Vertragsanbahnung an der Haustür
Achten Sie bei einem Hautürgeschäft immer darauf, dass Ihnen die Vertragsunterlagen ausgehändigt werden. Am besten leisten Sie zunächst keine Unterschrift und bestätigten nichts in Eile. Häufig fehlt die Ruhe, um den Auftrag durchzulesen und Sie können nicht überblicken, für was Sie genau unterschreiben. Meist wird mit der Unterschrift auch bestätigt, dass man vorab über alle wesentlichen Vertragsbestandteile ordnungsgemäß informiert wurde, auch wenn dies gar nicht der Fall war. Ist der Vertreter aus dem Haus und Sie haben nichts in der Hand, wird es deutlich komplizierter, sich gegen den Vertrag zu wehren.
Stimmen Sie einem Vertrag nicht zu, nur um den Vertreter wieder loszuwerden. Verlässt ein Vertreter nach Aufforderung nicht Ihre Wohnung, rufen Sie die Polizei. Sie können auch Anzeige wegen Hausfriedensbruch stellen.

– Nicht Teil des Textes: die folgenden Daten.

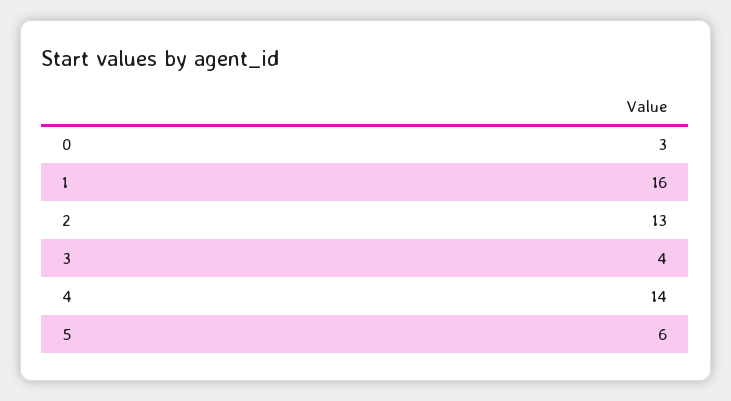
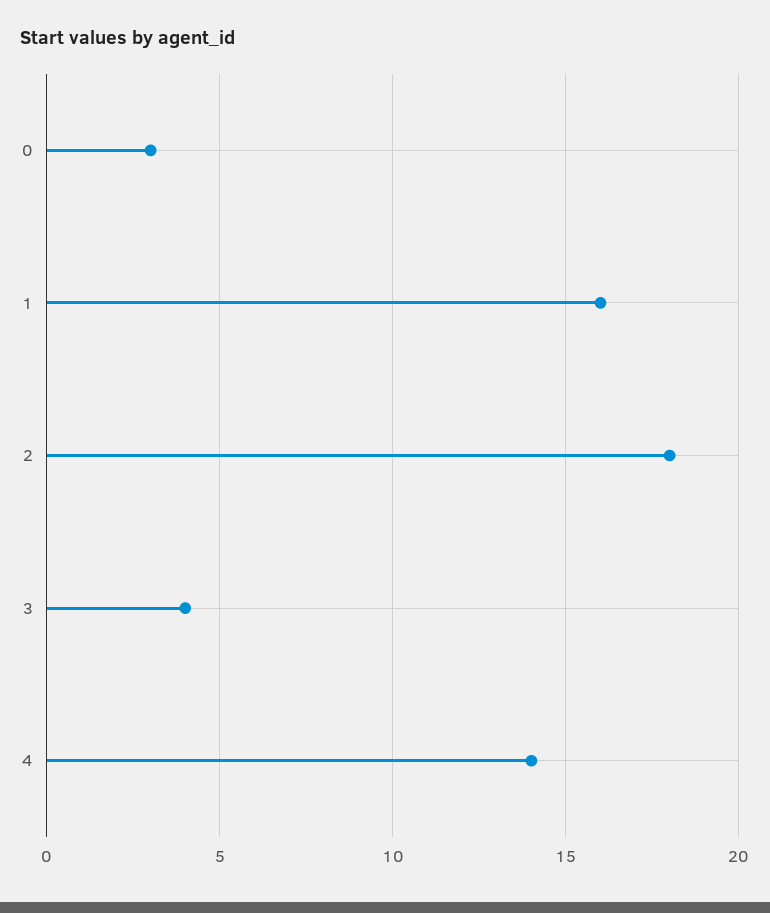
  {
    "0": 3,
    "1": 16,
-   "2": 13,
+   "2": 18,
    "3": 4,
-   "4": 14,
+   "4": 14
-   "5": 6
  }

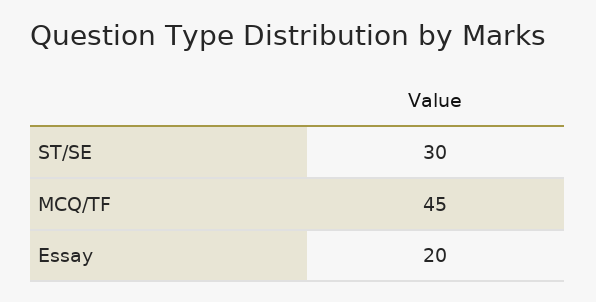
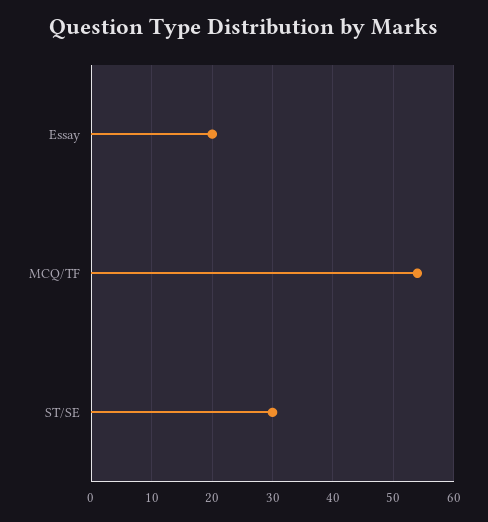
  {
    "ST/SE": 30,
-   "MCQ/TF": 45,
+   "MCQ/TF": 54,
    "Essay": 20
  }

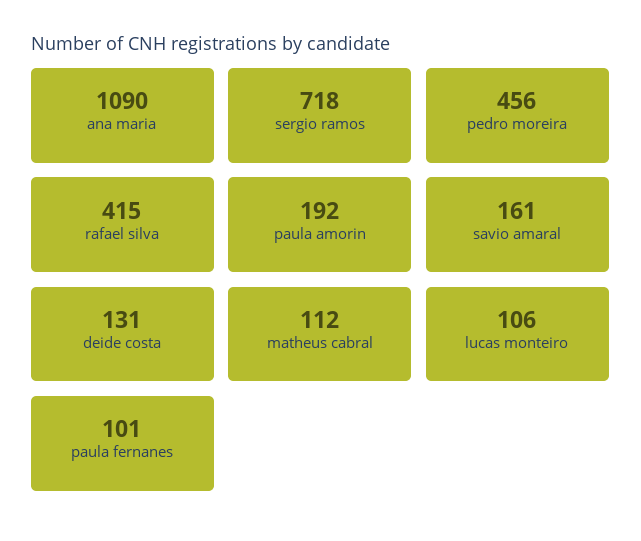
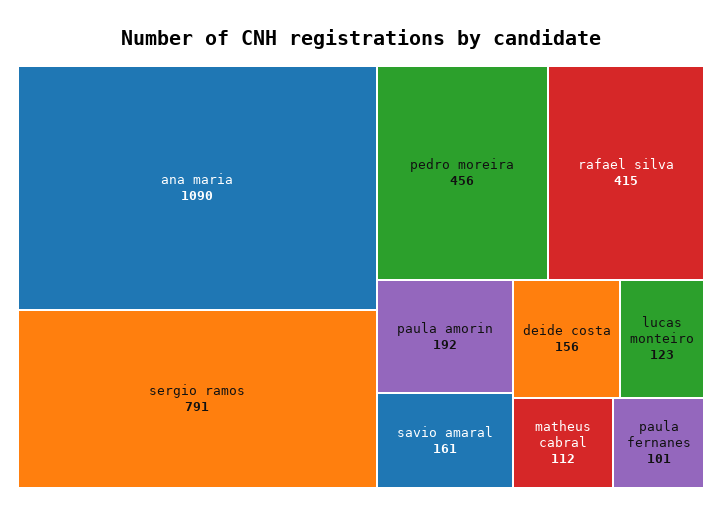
  {
    "ana maria": 1090,
-   "sergio ramos": 718,
+   "sergio ramos": 791,
    "pedro moreira": 456,
    "rafael silva": 415,
    "paula amorin": 192,
    "savio amaral": 161,
-   "deide costa": 131,
+   "deide costa": 156,
    "matheus cabral": 112,
-   "lucas monteiro": 106,
+   "lucas monteiro": 123,
    "paula fernanes": 101
  }

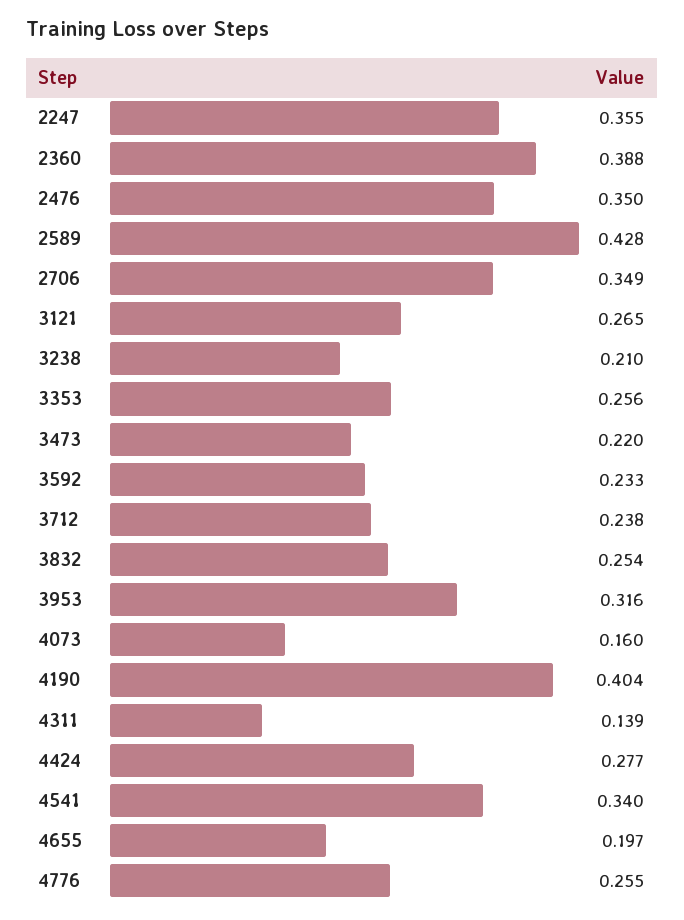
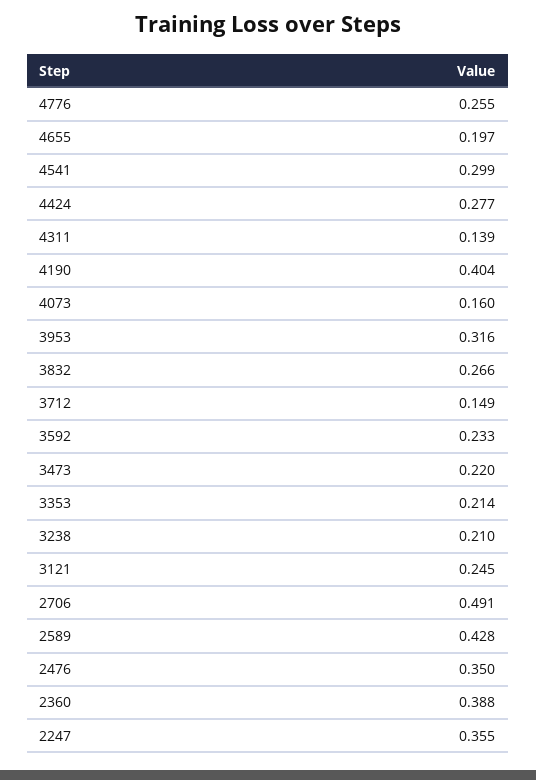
  {
    "2247": 0.355,
    "2360": 0.388,
    "2476": 0.35,
    "2589": 0.428,
-   "2706": 0.349,
+   "2706": 0.491,
-   "3121": 0.265,
+   "3121": 0.245,
    "3238": 0.21,
-   "3353": 0.256,
+   "3353": 0.214,
    "3473": 0.22,
    "3592": 0.233,
-   "3712": 0.238,
+   "3712": 0.149,
-   "3832": 0.254,
+   "3832": 0.266,
    "3953": 0.316,
    "4073": 0.16,
    "4190": 0.404,
    "4311": 0.139,
    "4424": 0.277,
-   "4541": 0.34,
+   "4541": 0.299,
    "4655": 0.197,
    "4776": 0.255
  }

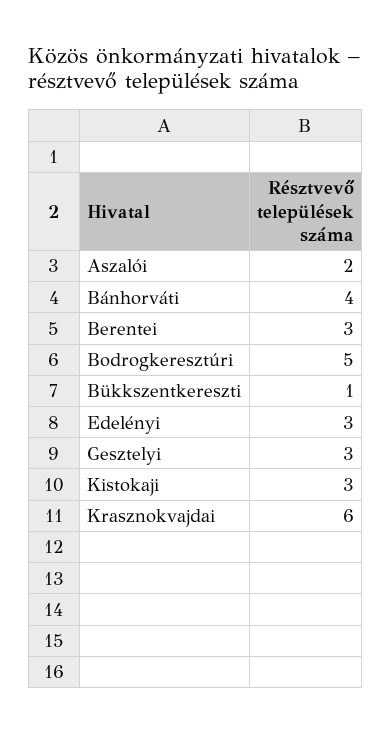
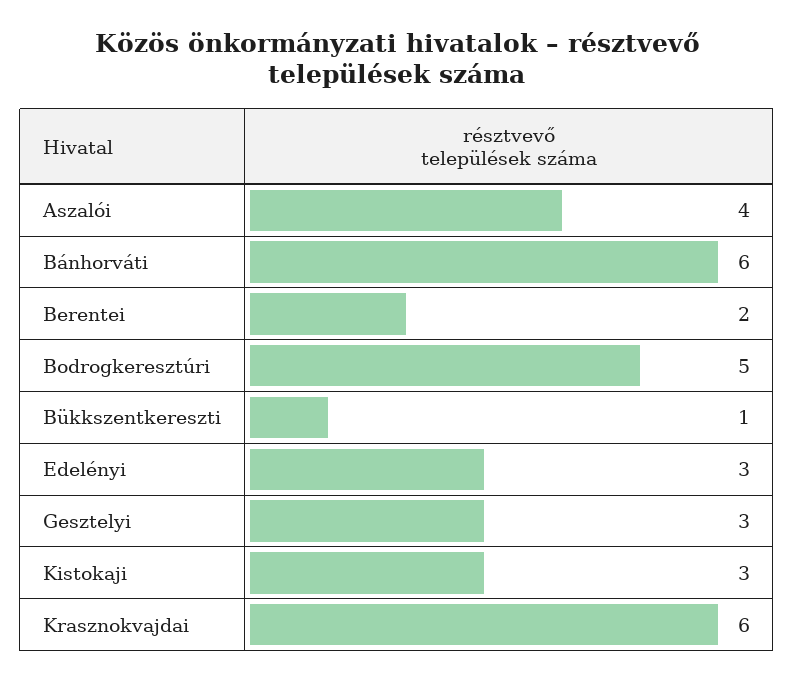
  {
-   "Aszalói": 2,
+   "Aszalói": 4,
-   "Bánhorváti": 4,
+   "Bánhorváti": 6,
-   "Berentei": 3,
+   "Berentei": 2,
    "Bodrogkeresztúri": 5,
    "Bükkszentkereszti": 1,
    "Edelényi": 3,
    "Gesztelyi": 3,
    "Kistokaji": 3,
    "Krasznokvajdai": 6
  }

Unerlaubte Werbeanrufe der Bundesnetzagentur melden
Werbeanrufe sind nur erlaubt, wenn Sie dem Unternehmen vorher eine Einwilligung erteilt haben. Die Einwilligung zur telefonischen Kontaktaufnahme erteilen Verbraucher*innen manchmal bei Vertragsschluss. Bei den Werbeanrufen der Energieanbieter fehlt es meist an einer Einwilligung durch die Verbraucher*innen. Gegen sogenannte „Cold Calls“ („Kalte Anrufe“) kann die Bundesnetzagentur vorgehen. Weitere Informationen unter www.bnetza.de/coldcalls.